After three years on the job, employees are eligible for free ski passes. They also get bus passes, a pension plan after three years, and are entitled to health insurance, which the company used to entirely pay for until recently.
“We try to pay them as much as we can,” said Katie, who gives cakes to employees on their birthdays.
Diversity wins out
Originally from Indiana, the family moved to Denver and later learned there was a pharmacist’s opening at a Main Street drugstore. In 1963, they loaded up a U-Haul and moved to Aspen for not only the job, but the skiing as well.
Carl worked under Walt Matthew when the store was Matthew Drug. Matthew “excelled” in selling women’s cosmetics, Carl recalled, and he was a charmer as well.
Working at Matthew Drug, Carl, the son of a pharmacist and also the brother of one, was exposed to a greater variety of inventory than he’d seen while working for his father. Matthew Drug also had a soda fountain and the Sportman’s Lunch, a snack bar on the west side of the store. (See Legends & Legacies, page 11.)
In 1965, Carl bought the building and business, changing its name to Carl’s Pharmacy.
“Katie said that with our business knowledge, if we ever get in on the business we will own the land and the building,” Carl said.
But Carl said they didn’t get a good deal on the building or business, but bought them any way.
“He knew that he charged way too much, but we never missed a payment,” Carl said.
The business climate then wasn’t exactly thriving, the family recalled. The Hotel Jerome was temporarily closed, the Aspen Inn had closed, and the golf course wasn’t open.
“There wasn’t any question we had to work at it,” Katie said. They were even told by a business friend that Carl’s would lose money nine months a year, and “it was true,” Katie said.
But they kept plugging along, making additions and subtractions along the way. In 1967 they added a second floor, the source of newspaper headlines when an intruder got stuck in the chimney (which no longer is there). In 1976, the soda fountain was removed. The reason: They could never keep the entry-level position filled.
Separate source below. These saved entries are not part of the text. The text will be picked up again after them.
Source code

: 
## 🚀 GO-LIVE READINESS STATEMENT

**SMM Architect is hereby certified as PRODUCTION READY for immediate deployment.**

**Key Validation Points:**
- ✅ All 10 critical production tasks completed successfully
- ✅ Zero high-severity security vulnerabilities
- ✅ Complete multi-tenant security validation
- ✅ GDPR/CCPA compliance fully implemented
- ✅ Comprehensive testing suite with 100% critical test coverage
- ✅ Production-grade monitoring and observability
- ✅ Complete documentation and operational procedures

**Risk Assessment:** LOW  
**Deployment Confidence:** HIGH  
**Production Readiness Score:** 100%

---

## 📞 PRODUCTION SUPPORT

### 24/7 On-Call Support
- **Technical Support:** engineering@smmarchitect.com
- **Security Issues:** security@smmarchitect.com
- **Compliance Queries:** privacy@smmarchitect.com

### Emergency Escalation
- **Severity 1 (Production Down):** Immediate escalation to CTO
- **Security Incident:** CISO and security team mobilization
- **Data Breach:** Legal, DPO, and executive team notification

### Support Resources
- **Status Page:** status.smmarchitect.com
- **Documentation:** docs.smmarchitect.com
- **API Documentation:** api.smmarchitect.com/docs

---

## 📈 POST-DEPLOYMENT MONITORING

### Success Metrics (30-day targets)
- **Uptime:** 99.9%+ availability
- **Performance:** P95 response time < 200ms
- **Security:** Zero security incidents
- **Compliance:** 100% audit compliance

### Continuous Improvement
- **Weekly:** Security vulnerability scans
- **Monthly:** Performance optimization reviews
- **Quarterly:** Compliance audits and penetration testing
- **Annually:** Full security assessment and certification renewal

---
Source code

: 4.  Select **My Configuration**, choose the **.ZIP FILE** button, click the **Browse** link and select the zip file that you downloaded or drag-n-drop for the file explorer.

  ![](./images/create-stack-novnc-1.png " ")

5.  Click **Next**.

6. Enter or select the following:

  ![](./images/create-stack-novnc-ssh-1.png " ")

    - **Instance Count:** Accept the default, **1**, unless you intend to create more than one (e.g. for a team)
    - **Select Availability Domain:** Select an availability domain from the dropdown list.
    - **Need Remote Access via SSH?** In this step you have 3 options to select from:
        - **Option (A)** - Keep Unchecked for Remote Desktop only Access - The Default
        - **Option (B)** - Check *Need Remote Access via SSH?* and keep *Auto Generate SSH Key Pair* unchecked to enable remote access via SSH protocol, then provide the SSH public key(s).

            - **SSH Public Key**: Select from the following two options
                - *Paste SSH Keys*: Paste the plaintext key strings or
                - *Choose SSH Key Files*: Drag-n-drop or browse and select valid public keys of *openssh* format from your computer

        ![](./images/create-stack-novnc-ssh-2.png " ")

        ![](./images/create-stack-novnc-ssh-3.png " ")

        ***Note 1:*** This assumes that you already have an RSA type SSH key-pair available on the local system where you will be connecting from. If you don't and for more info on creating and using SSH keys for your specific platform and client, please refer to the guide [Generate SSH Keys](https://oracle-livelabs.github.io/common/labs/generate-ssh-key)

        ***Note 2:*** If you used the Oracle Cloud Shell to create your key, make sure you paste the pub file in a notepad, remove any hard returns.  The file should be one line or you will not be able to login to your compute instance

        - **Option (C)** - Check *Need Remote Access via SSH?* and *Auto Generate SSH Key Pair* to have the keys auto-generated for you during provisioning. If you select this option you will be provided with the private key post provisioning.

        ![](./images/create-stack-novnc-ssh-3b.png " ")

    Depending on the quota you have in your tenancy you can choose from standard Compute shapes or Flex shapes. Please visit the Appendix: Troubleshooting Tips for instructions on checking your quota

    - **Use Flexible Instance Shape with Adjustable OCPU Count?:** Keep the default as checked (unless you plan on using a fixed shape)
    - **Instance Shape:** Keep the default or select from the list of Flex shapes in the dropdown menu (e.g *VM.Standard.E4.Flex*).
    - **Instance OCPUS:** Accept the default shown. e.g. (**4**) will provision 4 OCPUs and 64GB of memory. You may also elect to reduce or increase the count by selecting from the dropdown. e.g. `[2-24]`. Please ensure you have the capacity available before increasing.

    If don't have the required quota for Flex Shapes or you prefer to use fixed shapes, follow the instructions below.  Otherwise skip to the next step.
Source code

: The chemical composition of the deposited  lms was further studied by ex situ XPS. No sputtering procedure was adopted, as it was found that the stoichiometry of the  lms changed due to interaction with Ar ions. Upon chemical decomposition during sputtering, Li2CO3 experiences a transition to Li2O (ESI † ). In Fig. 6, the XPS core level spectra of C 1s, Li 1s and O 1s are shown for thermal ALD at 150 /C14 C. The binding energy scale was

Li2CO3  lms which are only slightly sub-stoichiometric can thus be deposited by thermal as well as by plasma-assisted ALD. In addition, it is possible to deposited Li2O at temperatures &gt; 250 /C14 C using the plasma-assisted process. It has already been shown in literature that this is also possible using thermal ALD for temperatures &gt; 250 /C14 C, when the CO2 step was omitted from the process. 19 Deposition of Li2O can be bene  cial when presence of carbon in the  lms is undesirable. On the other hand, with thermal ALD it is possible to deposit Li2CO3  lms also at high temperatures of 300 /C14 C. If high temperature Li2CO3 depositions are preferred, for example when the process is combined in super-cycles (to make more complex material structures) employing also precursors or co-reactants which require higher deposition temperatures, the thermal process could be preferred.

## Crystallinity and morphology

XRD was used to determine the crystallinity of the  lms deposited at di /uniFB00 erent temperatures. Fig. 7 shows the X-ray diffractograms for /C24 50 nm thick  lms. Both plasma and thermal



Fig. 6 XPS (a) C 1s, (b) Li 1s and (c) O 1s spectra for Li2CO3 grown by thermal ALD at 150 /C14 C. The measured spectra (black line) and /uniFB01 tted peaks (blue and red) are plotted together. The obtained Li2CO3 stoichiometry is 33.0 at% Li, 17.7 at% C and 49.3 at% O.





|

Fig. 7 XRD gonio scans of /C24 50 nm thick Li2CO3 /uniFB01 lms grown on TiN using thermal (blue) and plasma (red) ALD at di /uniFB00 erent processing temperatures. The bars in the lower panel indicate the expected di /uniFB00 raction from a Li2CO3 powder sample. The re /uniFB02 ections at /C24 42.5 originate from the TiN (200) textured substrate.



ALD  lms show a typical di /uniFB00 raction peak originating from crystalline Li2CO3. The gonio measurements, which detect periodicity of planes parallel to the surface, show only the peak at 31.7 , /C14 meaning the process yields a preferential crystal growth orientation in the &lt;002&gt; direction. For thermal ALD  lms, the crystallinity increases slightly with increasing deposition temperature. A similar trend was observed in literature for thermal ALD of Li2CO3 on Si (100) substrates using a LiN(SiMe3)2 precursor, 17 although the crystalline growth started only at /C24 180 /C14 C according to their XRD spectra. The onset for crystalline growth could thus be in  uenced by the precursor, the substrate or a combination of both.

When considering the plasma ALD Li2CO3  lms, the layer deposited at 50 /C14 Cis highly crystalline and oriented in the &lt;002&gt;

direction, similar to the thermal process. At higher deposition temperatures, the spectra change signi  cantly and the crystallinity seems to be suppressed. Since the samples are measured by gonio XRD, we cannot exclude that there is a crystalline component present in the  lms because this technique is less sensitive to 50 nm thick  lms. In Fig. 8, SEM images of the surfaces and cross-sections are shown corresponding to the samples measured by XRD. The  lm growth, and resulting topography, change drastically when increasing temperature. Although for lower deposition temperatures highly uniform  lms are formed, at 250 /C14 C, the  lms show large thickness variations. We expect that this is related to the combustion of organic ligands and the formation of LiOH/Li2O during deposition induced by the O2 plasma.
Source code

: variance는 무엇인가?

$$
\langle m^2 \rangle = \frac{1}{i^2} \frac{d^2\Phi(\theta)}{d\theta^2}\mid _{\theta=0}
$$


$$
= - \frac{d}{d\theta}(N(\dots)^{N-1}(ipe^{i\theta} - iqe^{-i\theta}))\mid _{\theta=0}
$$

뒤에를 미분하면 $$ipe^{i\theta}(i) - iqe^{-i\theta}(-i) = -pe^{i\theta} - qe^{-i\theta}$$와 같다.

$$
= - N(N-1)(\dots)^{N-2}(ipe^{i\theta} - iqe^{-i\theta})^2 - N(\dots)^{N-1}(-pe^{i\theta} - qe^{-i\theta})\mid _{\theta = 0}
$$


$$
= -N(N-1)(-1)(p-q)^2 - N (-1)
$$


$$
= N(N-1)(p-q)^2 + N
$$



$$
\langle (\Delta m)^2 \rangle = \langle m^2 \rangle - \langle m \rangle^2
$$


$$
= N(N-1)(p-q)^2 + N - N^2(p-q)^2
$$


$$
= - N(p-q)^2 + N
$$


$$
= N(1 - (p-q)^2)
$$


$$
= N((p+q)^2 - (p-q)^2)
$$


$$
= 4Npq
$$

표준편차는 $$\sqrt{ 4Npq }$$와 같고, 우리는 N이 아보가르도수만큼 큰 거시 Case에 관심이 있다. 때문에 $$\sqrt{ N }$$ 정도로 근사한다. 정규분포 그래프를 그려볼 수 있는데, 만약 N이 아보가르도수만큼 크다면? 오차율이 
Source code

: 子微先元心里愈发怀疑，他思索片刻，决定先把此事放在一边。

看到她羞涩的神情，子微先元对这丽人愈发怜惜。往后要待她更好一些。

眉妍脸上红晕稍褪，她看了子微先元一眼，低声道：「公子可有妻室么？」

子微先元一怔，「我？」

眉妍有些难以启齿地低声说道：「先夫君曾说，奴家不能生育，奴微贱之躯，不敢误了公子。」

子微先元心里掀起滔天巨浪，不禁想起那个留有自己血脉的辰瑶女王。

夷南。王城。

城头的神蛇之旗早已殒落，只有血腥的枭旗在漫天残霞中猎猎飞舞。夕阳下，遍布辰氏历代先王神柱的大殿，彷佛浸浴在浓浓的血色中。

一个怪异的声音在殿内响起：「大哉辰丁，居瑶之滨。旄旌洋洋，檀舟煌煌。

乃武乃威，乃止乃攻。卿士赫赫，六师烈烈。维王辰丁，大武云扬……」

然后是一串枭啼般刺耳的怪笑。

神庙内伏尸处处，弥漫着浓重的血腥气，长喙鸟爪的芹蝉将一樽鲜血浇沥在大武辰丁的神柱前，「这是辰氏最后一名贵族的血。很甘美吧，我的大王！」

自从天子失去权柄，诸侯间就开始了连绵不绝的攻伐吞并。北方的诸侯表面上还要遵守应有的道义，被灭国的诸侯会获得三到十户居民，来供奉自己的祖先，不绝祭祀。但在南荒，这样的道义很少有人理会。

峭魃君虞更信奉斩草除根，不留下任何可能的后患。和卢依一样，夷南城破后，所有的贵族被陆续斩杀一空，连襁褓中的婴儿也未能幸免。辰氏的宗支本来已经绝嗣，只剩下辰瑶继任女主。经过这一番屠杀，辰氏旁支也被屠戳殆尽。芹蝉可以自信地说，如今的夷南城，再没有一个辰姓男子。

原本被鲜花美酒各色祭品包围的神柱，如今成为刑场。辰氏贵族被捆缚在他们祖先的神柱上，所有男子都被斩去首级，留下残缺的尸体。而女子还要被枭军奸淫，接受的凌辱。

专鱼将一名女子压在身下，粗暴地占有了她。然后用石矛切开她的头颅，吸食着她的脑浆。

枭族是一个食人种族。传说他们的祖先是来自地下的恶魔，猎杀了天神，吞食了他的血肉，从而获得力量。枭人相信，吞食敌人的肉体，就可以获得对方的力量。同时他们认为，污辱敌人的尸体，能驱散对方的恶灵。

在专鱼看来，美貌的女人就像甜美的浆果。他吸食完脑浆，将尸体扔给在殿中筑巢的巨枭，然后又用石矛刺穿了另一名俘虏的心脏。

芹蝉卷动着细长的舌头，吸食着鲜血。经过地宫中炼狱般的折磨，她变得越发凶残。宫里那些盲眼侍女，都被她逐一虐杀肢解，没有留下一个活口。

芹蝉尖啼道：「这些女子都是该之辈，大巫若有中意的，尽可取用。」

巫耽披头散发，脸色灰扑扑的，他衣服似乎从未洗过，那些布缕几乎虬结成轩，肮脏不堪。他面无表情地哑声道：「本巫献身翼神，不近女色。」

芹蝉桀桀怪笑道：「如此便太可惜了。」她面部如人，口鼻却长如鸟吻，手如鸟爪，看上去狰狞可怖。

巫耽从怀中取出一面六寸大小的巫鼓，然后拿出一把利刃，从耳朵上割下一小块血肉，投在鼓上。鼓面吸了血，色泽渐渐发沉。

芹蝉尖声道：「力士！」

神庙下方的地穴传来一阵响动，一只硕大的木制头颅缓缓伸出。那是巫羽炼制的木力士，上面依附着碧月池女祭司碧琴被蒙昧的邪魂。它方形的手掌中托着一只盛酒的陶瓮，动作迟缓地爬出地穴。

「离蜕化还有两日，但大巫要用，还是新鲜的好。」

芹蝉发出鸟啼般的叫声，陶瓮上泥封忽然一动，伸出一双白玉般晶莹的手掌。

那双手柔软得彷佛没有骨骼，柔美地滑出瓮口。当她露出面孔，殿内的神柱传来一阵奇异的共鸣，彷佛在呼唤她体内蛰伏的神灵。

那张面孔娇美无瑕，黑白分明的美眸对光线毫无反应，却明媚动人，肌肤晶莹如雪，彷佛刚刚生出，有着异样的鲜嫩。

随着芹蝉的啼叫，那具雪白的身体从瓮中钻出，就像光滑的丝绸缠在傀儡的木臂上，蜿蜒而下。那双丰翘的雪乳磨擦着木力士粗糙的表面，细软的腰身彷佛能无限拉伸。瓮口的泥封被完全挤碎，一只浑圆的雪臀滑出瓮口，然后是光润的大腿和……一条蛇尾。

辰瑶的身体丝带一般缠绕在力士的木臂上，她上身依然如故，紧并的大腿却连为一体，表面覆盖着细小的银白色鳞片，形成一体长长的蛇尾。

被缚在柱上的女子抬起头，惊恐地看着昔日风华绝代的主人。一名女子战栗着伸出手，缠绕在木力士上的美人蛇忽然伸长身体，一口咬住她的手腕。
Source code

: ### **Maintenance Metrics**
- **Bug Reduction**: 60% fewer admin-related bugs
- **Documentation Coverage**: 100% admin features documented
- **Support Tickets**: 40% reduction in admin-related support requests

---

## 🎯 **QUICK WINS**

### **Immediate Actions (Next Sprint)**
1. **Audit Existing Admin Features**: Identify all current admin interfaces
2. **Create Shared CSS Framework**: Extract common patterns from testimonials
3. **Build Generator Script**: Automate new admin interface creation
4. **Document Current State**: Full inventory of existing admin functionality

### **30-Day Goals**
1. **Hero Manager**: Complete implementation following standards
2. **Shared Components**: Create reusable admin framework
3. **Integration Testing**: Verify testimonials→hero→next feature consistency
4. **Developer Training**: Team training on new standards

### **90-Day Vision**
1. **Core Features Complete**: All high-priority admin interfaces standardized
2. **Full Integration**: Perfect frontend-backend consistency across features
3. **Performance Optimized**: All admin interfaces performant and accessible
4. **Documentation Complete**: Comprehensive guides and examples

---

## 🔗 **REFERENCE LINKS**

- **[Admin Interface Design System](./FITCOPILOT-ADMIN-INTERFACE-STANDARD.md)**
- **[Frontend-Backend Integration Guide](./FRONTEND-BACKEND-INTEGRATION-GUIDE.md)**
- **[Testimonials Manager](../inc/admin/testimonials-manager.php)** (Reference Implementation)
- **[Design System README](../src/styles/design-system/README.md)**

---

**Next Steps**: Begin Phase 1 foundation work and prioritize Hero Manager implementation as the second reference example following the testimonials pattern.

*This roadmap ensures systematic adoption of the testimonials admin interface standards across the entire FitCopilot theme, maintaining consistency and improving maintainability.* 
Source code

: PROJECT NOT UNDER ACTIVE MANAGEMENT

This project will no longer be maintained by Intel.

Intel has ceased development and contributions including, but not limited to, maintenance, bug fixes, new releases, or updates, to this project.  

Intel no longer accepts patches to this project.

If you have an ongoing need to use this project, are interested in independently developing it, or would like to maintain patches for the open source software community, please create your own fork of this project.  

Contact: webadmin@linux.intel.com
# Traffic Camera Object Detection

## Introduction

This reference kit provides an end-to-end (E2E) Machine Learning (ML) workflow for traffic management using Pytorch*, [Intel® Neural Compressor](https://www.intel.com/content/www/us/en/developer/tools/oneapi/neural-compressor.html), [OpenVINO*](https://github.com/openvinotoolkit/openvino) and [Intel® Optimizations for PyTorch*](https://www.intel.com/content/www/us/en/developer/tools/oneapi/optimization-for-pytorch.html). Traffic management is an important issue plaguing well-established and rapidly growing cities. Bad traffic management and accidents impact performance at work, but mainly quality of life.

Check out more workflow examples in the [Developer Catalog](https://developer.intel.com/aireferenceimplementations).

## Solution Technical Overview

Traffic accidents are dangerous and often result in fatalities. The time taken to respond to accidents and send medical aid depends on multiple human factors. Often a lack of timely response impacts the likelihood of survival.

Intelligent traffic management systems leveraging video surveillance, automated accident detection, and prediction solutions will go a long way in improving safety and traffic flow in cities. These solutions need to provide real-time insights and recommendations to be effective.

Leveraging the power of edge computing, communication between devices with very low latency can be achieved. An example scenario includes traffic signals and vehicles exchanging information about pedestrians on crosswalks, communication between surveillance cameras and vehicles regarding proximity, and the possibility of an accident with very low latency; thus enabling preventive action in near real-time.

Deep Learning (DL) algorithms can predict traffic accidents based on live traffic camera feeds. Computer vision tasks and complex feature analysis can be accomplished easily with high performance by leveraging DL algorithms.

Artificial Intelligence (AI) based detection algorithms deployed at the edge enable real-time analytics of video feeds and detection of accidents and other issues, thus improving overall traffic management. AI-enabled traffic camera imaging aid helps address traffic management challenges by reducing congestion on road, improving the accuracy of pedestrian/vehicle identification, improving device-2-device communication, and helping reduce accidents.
Covering about 1,500 square feet, the upstairs is a smörgåsbord of, well, stuff. Stuff you might actually need, stuff you might just want, and stuff you have no use for — until you do. It’s Halloween headquarters for the Aspen crowd, but it’s also the place you can score a deck of playing cards or box of nails. And if they don’t have it, they’ll send you across the street to the Miner’s Building, which the Bergmans opened in 1976.
Carl’s Pharmacy certainly wasn’t his father’s drugstore. Carl said his father, for whom he worked seven years, “was disgusted” with his wide-ranging inventory.
“My dad quickly saw my philosophy and didn’t like it,” he said. “He was not pleased. It veered from the traditional drugstore, and my dad told me, ‘If a salesman comes in sells you horse collars, would you buy them?’ My dad saw me in the wildness of an entrepreneurship veering from traditional.”
And it’s worked.
“The secret is we listen to what customers ask for,” Katie said. “And the reason for having all of those things up there and down there is because they heard those requests over and over, they have done a marvelous job in acquiring all of these products — and some work and some don’t.”
They’ve also seen the town change, a simple fact of life they understand. But when people leave Aspen, it’s difficult for Carl to digest.
“If there’s one thing, and I speak not for Linda or Katie, that hurts me deeply, it’s when people leave Aspen,” he said. “There’s a certain amount of hurt there. Sometimes they come back, sometimes we never see them. Many people come to Aspen for a short duration then leave. And it’s always hurt inside my guts. I accept it but it’s hard to understand.”